## Work required
Please copy exactly the line that contains "Conversely, Loqs-PB alone" and every line after it through the end of the records, leaving the pictures out.

Stored data entries:
*** Begin section ***
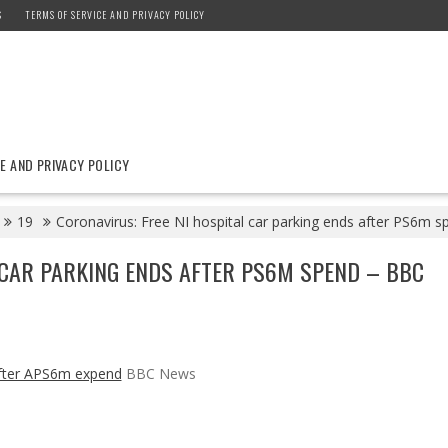
S
TERMS OF SERVICE AND PRIVACY POLICY
E AND PRIVACY POLICY
19
Coronavirus: Free NI hospital car parking ends after PS6m
 CAR PARKING ENDS AFTER PS6M SPEND – BBC
 after APS6m expend
BBC News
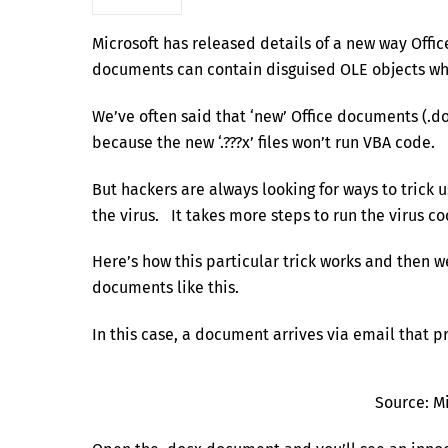
Microsoft has released details of a new way Off
documents can contain disguised OLE objects whi
We’ve often said that ‘new’ Office documents (.doc
because the new ‘.???x’ files won’t run VBA code.
But hackers are always looking for ways to trick
the virus. It takes more steps to run the virus code
Here’s how this particular trick works and then 
documents like this.
In this case, a document arrives via email that p
Source: M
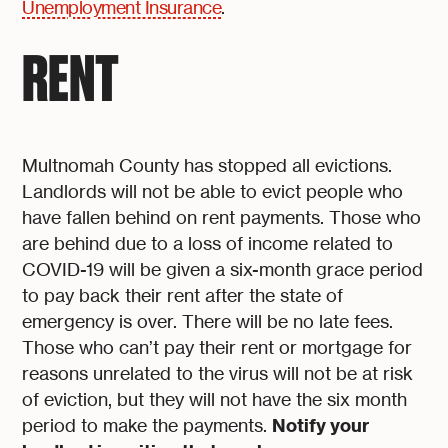
Unemployment Insurance
.
RENT
Multnomah County has stopped all evictions.
Landlords will not be able to evict people who
have fallen behind on rent payments. Those who
are behind due to a loss of income related to
COVID-19 will be given a six-month grace period
to pay back their rent after the state of
emergency is over. There will be no late fees.
Those who can’t pay their rent or mortgage for
reasons unrelated to the virus will not be at risk
of eviction, but they will not have the six month
Notify your
period to make the payments.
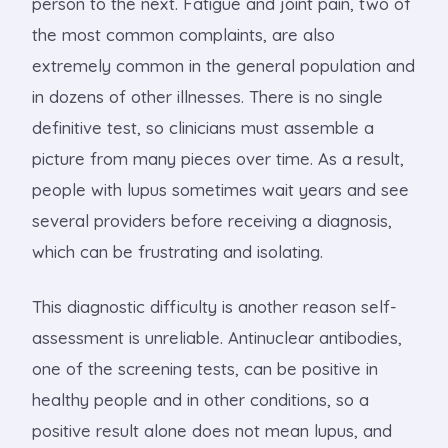
person to the next. Fatigue and joint pain, two of
the most common complaints, are also
extremely common in the general population and
in dozens of other illnesses. There is no single
definitive test, so clinicians must assemble a
picture from many pieces over time. As a result,
people with lupus sometimes wait years and see
several providers before receiving a diagnosis,
which can be frustrating and isolating.
This diagnostic difficulty is another reason self-
assessment is unreliable. Antinuclear antibodies,
one of the screening tests, can be positive in
healthy people and in other conditions, so a
positive result alone does not mean lupus, and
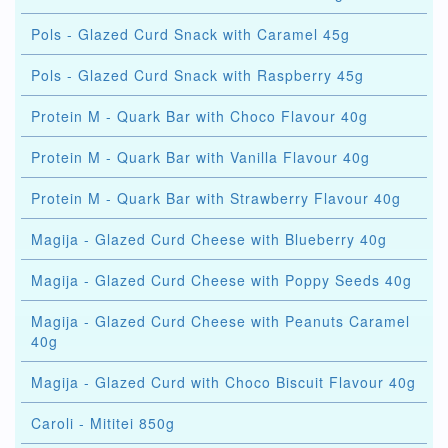
Pols - Glazed Curd Snack with Caramel 45g
Pols - Glazed Curd Snack with Raspberry 45g
Protein M - Quark Bar with Choco Flavour 40g
Protein M - Quark Bar with Vanilla Flavour 40g
Protein M - Quark Bar with Strawberry Flavour 40g
Magija - Glazed Curd Cheese with Blueberry 40g
Magija - Glazed Curd Cheese with Poppy Seeds 40g
Magija - Glazed Curd Cheese with Peanuts Caramel
40g
Magija - Glazed Curd with Choco Biscuit Flavour 40g
Caroli - Mititei 850g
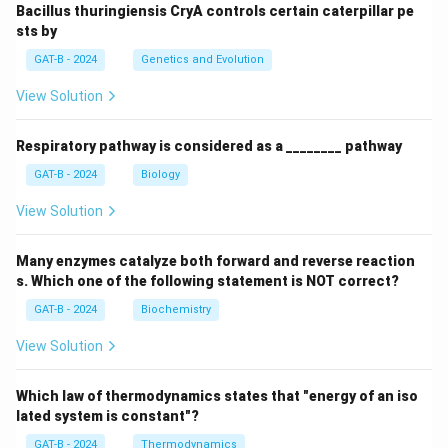
Bacillus thuringiensis CryA controls certain caterpillar pe
sts by
GAT-B - 2024
Genetics and Evolution
View Solution
Respiratory pathway is considered as a ________ pathway
GAT-B - 2024
Biology
View Solution
Many enzymes catalyze both forward and reverse reaction
s. Which one of the following statement is NOT correct?
GAT-B - 2024
Biochemistry
View Solution
Which law of thermodynamics states that "energy of an iso
lated system is constant"?
GAT-B - 2024
Thermodynamics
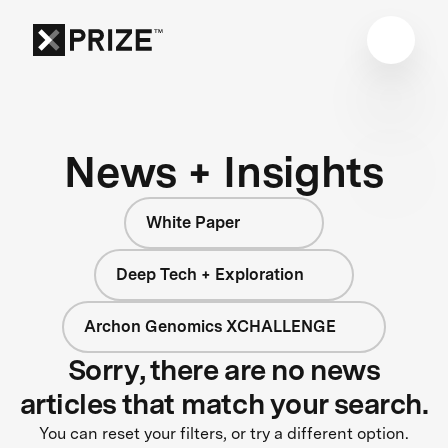
News + Insights
White Paper
Deep Tech + Exploration
Archon Genomics XCHALLENGE
Sorry, there are no news
articles that match your search.
You can reset your filters, or try a different option.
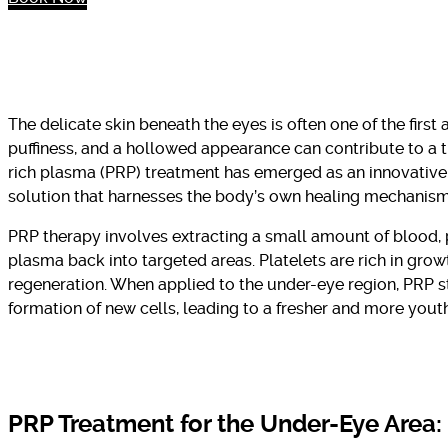
The delicate skin beneath the eyes is often one of the first a
puffiness, and a hollowed appearance can contribute to a t
rich plasma (PRP) treatment has emerged as an innovative 
solution that harnesses the body’s own healing mechanism
PRP therapy involves extracting a small amount of blood, pr
plasma back into targeted areas. Platelets are rich in growt
regeneration. When applied to the under-eye region, PRP s
formation of new cells, leading to a fresher and more yout
PRP Treatment for the Under-Eye Area:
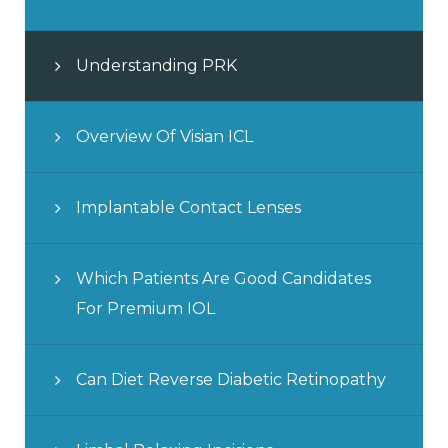
Understanding PRK
Overview Of Visian ICL
Implantable Contact Lenses
Which Patients Are Good Candidates
For Premium IOL
Can Diet Reverse Diabetic Retinopathy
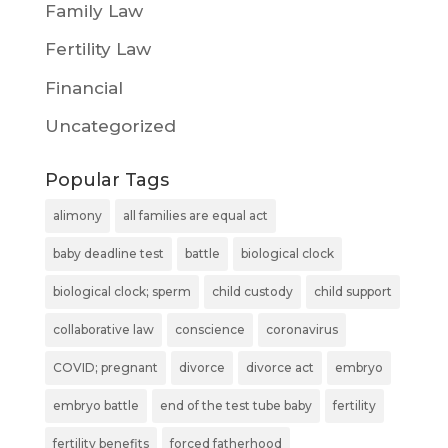
Family Law
Fertility Law
Financial
Uncategorized
Popular Tags
alimony
all families are equal act
baby deadline test
battle
biological clock
biological clock; sperm
child custody
child support
collaborative law
conscience
coronavirus
COVID; pregnant
divorce
divorce act
embryo
embryo battle
end of the test tube baby
fertility
fertility benefits
forced fatherhood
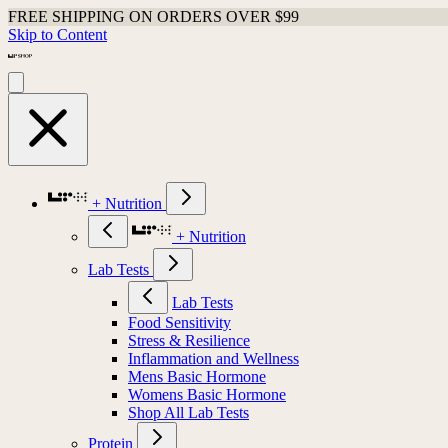
FREE SHIPPING ON ORDERS OVER $99
Skip to Content
+ Nutrition
+ Nutrition
Lab Tests
Lab Tests
Food Sensitivity
Stress & Resilience
Inflammation and Wellness
Mens Basic Hormone
Womens Basic Hormone
Shop All Lab Tests
Protein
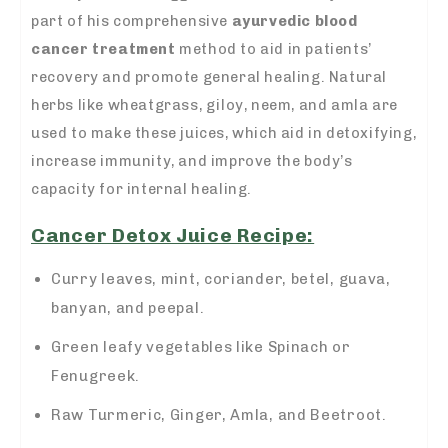
part of his comprehensive
ayurvedic blood
cancer treatment
method to aid in patients’
recovery and promote general healing. Natural
herbs like wheatgrass, giloy, neem, and amla are
used to make these juices, which aid in detoxifying,
increase immunity, and improve the body’s
capacity for internal healing.
Cancer Detox Juice Recipe:
Curry leaves, mint, coriander, betel, guava,
banyan, and peepal.
Green leafy vegetables like Spinach or
Fenugreek.
Raw Turmeric, Ginger, Amla, and Beetroot.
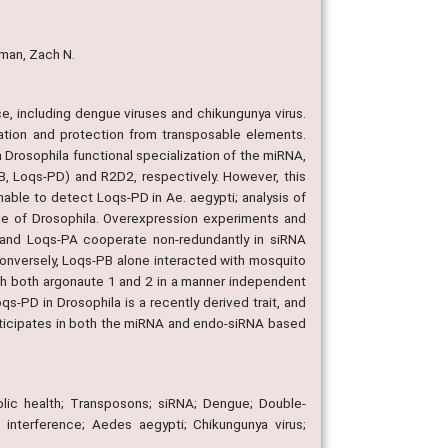
lman, Zach N.
e, including dengue viruses and chikungunya virus.
ulation and protection from transposable elements.
 Drosophila functional specialization of the miRNA,
 Loqs-PD) and R2D2, respectively. However, this
nable to detect Loqs-PD in Ae. aegypti; analysis of
de of Drosophila. Overexpression experiments and
and Loqs-PA cooperate non-redundantly in siRNA
 Conversely, Loqs-PB alone interacted with mosquito
ith both argonaute 1 and 2 in a manner independent
qs-PD in Drosophila is a recently derived trait, and
articipates in both the miRNA and endo-siRNA based
blic health; Transposons; siRNA; Dengue; Double-
interference; Aedes aegypti; Chikungunya virus;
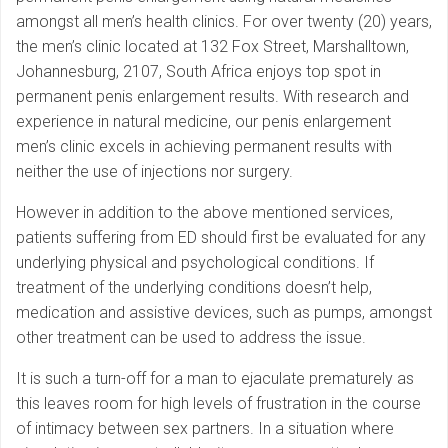
amongst all men’s health clinics. For over twenty (20) years,
the men’s clinic located at 132 Fox Street, Marshalltown,
Johannesburg, 2107, South Africa enjoys top spot in
permanent penis enlargement results. With research and
experience in natural medicine, our penis enlargement
men’s clinic excels in achieving permanent results with
neither the use of injections nor surgery.
However in addition to the above mentioned services,
patients suffering from ED should first be evaluated for any
underlying physical and psychological conditions. If
treatment of the underlying conditions doesn’t help,
medication and assistive devices, such as pumps, amongst
other treatment can be used to address the issue.
It is such a turn-off for a man to ejaculate prematurely as
this leaves room for high levels of frustration in the course
of intimacy between sex partners. In a situation where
*** End section ***
## Response box
 Conversely, Loqs-PB alone interacted with mosquito
ith both argonaute 1 and 2 in a manner independent
qs-PD in Drosophila is a recently derived trait, and
articipates in both the miRNA and endo-siRNA based
blic health; Transposons; siRNA; Dengue; Double-
interference; Aedes aegypti; Chikungunya virus;
amongst all men’s health clinics. For over twenty (20) years,
the men’s clinic located at 132 Fox Street, Marshalltown,
Johannesburg, 2107, South Africa enjoys top spot in
permanent penis enlargement results. With research and
experience in natural medicine, our penis enlargement
men’s clinic excels in achieving permanent results with
neither the use of injections nor surgery.
However in addition to the above mentioned services,
patients suffering from ED should first be evaluated for any
underlying physical and psychological conditions. If
treatment of the underlying conditions doesn’t help,
medication and assistive devices, such as pumps, amongst
other treatment can be used to address the issue.
It is such a turn-off for a man to ejaculate prematurely as
this leaves room for high levels of frustration in the course
of intimacy between sex partners. In a situation where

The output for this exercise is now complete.